# Lecture 67: Introduction to NLP

This notebook introduces **Natural Language Processing (NLP)** with a focus on fundamental **text preprocessing** techniques: **tokenization**, **stemming**, and **lemmatization**. These steps are essential for preparing text data for NLP tasks such as sentiment analysis, text classification, and machine translation. The notebook covers:

- Overview of NLP and preprocessing
- Tokenization: Splitting text into words or sentences
- Stemming: Reducing words to their root form
- Lemmatization: Converting words to their dictionary form
- Practical implementation using NLTK
- Visualizing preprocessing results

We'll use a small sample dataset to demonstrate these techniques.

## Setup and Imports

Let's import the necessary libraries and download required NLTK data. We'll use NLTK for tokenization, stemming, and lemmatization.

In [11]:
import nltk
import re
import pandas as pd
from nltk.tokenize import word_tokenize, sent_tokenize
from nltk.stem import PorterStemmer, WordNetLemmatizer
from nltk.corpus import wordnet

# Download required NLTK data
nltk.download('punkt')
nltk.download('wordnet')
nltk.download('averaged_perceptron_tagger')
nltk.download('punkt_tab')
nltk.download('averaged_perceptron_tagger_eng')
# Set random seed for reproducibility (if needed)
import numpy as np
np.random.seed(42)

[nltk_data] Downloading package punkt to /root/nltk_data...
[nltk_data]   Package punkt is already up-to-date!
[nltk_data] Downloading package wordnet to /root/nltk_data...
[nltk_data]   Package wordnet is already up-to-date!
[nltk_data] Downloading package averaged_perceptron_tagger to
[nltk_data]     /root/nltk_data...
[nltk_data]   Package averaged_perceptron_tagger is already up-to-
[nltk_data]       date!
[nltk_data] Downloading package punkt_tab to /root/nltk_data...
[nltk_data]   Package punkt_tab is already up-to-date!
[nltk_data] Downloading package averaged_perceptron_tagger_eng to
[nltk_data]     /root/nltk_data...
[nltk_data]   Package averaged_perceptron_tagger_eng is already up-to-
[nltk_data]       date!


## Overview of Text Preprocessing

Text preprocessing transforms raw text into a format suitable for NLP tasks. Key techniques include:

- **Tokenization**: Splitting text into smaller units (e.g., words or sentences).
- **Stemming**: Reducing words to their root or base form by removing suffixes (e.g., 'running' → 'run').
- **Lemmatization**: Converting words to their dictionary form, considering context (e.g., 'better' → 'good').

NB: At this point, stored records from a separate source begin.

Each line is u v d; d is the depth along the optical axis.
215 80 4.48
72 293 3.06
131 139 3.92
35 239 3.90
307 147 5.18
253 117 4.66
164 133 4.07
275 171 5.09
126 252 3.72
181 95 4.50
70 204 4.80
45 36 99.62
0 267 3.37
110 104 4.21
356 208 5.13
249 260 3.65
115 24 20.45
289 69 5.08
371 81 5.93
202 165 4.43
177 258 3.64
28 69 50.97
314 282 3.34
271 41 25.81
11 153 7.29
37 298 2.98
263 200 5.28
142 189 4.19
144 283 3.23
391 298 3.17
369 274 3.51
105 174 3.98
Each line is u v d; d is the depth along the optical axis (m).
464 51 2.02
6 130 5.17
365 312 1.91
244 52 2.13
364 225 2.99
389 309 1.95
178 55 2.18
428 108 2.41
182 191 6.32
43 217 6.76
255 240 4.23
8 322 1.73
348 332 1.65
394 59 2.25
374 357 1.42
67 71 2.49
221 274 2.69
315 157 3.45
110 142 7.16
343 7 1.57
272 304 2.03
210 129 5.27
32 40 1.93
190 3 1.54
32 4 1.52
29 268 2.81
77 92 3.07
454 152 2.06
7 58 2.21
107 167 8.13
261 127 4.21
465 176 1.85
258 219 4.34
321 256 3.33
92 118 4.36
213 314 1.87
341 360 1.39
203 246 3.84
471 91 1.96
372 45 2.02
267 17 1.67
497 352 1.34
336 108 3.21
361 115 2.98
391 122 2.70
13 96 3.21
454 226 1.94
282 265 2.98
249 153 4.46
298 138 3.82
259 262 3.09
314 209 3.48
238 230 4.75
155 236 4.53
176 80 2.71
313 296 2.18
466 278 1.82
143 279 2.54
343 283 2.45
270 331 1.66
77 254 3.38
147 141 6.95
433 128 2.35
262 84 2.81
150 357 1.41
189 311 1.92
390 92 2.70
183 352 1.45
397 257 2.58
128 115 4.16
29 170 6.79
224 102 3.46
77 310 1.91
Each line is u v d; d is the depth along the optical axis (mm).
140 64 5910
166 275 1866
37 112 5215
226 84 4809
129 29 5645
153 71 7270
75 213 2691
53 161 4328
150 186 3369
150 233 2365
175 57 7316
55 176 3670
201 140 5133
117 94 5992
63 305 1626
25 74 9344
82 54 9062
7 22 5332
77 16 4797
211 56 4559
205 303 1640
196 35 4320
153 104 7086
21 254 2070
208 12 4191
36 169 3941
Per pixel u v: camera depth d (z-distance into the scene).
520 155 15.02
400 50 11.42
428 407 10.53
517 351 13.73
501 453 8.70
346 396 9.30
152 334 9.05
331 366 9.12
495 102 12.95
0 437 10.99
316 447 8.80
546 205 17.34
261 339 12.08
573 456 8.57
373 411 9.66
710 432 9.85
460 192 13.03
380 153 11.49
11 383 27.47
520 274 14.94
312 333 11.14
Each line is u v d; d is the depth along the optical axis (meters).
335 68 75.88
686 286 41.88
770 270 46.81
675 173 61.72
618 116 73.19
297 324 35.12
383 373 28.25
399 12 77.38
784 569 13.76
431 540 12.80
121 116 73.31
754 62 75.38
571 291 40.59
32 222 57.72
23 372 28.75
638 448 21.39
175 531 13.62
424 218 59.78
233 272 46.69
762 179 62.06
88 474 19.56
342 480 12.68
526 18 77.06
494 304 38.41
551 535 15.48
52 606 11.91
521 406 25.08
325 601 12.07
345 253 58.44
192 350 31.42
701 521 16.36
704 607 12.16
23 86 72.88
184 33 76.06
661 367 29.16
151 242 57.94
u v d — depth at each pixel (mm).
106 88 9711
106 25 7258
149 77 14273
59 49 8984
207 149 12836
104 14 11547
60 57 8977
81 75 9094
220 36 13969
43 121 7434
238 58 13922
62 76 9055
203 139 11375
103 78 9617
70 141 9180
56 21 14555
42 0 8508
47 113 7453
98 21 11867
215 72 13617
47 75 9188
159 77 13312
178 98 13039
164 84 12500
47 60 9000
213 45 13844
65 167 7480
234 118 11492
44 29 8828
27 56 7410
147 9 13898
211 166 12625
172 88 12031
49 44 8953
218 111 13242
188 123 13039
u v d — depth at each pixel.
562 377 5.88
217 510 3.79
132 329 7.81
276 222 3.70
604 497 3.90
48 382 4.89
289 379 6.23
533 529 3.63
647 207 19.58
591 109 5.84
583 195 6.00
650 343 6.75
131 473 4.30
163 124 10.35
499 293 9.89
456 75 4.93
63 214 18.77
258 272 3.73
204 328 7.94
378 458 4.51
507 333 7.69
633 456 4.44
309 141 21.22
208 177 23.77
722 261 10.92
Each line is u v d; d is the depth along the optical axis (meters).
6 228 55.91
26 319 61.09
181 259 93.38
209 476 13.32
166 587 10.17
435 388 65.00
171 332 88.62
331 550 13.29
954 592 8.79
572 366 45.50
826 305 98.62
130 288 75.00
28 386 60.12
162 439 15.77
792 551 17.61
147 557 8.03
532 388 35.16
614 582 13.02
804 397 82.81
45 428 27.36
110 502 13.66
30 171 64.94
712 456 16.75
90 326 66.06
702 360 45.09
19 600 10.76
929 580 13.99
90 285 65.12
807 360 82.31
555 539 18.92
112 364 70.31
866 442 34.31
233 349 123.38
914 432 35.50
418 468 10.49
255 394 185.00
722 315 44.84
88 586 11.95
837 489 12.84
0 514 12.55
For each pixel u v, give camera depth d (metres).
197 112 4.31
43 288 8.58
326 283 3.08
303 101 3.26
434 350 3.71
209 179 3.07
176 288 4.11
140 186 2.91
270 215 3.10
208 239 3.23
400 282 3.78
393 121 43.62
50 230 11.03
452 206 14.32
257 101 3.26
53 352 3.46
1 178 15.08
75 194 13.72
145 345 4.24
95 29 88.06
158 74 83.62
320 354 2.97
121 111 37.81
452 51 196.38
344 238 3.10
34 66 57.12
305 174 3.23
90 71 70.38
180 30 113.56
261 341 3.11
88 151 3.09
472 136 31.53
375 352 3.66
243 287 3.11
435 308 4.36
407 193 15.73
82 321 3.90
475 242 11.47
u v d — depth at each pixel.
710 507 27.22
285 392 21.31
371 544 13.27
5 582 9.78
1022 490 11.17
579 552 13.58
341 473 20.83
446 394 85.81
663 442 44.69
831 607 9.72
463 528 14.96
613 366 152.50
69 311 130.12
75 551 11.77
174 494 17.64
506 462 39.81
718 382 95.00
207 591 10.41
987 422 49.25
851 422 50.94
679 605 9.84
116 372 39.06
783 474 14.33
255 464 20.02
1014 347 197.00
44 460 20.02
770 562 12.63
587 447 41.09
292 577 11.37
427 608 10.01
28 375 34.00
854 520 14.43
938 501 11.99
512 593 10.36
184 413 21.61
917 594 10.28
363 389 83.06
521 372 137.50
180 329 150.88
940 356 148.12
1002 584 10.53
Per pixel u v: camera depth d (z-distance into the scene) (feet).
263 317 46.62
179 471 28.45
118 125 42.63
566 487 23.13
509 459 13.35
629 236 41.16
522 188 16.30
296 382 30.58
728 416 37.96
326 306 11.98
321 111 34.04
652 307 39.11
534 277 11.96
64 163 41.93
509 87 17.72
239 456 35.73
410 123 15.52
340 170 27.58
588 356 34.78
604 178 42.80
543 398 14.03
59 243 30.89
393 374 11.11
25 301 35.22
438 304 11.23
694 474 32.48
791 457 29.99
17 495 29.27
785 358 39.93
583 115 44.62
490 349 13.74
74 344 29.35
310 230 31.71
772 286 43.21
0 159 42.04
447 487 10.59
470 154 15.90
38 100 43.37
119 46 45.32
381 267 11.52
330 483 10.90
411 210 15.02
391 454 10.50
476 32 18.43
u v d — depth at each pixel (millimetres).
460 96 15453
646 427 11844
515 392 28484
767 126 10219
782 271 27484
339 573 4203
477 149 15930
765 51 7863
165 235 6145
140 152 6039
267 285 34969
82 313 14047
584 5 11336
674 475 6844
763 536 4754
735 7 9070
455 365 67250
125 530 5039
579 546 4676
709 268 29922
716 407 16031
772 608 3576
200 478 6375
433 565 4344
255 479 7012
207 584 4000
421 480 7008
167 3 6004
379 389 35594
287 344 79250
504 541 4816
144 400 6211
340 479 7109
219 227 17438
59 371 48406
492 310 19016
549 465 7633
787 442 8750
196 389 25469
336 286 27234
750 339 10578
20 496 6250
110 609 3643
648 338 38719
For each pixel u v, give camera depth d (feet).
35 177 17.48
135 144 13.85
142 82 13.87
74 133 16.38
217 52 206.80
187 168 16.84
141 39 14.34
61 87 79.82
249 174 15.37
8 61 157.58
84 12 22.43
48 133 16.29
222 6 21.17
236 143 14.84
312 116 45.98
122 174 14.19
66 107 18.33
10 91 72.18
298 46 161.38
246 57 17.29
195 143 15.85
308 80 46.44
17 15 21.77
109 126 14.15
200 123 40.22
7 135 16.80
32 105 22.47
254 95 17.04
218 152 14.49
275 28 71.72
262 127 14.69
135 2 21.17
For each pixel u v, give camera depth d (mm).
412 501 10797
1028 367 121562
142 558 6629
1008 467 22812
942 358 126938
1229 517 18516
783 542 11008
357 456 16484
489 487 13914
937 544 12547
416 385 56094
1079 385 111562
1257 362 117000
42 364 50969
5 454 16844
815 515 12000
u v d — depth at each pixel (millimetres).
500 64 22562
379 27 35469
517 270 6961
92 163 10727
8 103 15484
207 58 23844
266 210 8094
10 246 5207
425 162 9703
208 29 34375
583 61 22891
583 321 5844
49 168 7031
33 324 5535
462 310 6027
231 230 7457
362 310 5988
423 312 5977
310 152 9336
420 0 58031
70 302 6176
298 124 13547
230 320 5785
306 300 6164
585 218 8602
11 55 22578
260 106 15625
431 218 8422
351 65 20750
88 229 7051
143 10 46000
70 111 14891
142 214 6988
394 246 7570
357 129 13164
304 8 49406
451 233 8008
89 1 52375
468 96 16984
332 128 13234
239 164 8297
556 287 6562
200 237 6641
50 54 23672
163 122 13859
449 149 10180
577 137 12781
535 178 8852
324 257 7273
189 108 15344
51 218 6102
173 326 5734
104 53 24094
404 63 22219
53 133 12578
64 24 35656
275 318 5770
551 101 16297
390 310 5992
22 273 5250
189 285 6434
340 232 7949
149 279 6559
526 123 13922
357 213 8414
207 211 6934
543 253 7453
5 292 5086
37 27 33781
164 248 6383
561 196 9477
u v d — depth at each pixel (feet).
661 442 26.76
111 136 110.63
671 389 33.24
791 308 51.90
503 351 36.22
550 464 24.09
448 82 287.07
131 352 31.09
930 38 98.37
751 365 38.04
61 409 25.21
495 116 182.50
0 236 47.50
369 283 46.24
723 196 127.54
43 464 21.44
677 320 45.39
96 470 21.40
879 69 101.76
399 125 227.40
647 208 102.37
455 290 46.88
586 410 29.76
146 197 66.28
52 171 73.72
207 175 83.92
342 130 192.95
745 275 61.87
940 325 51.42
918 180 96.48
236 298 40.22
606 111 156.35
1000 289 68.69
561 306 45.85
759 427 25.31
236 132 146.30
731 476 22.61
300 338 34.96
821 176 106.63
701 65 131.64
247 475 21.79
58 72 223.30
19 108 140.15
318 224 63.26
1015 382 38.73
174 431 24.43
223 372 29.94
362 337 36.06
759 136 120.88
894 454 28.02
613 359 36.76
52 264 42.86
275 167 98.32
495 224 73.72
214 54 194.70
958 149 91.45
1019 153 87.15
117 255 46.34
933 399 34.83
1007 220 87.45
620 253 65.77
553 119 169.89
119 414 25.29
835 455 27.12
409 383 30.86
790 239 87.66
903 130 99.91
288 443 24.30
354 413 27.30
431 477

These steps help standardize text, reduce vocabulary size, and improve model performance.

## Sample Dataset

We'll use a small set of sample sentences to demonstrate preprocessing techniques. These sentences are diverse to highlight the effects of tokenization, stemming, and lemmatization.

In [12]:
# Sample texts
texts = [
    "The cats are running quickly in the gardens!",
    "She was happily studying complex algorithms.",
    "Better solutions improve our lives daily.",
    "They have been working on innovative projects."
]

# Display sample texts
print("Sample Texts:")
for i, text in enumerate(texts, 1):
    print(f"Text {i}: {text}")

Sample Texts:
Text 1: The cats are running quickly in the gardens!
Text 2: She was happily studying complex algorithms.
Text 3: Better solutions improve our lives daily.
Text 4: They have been working on innovative projects.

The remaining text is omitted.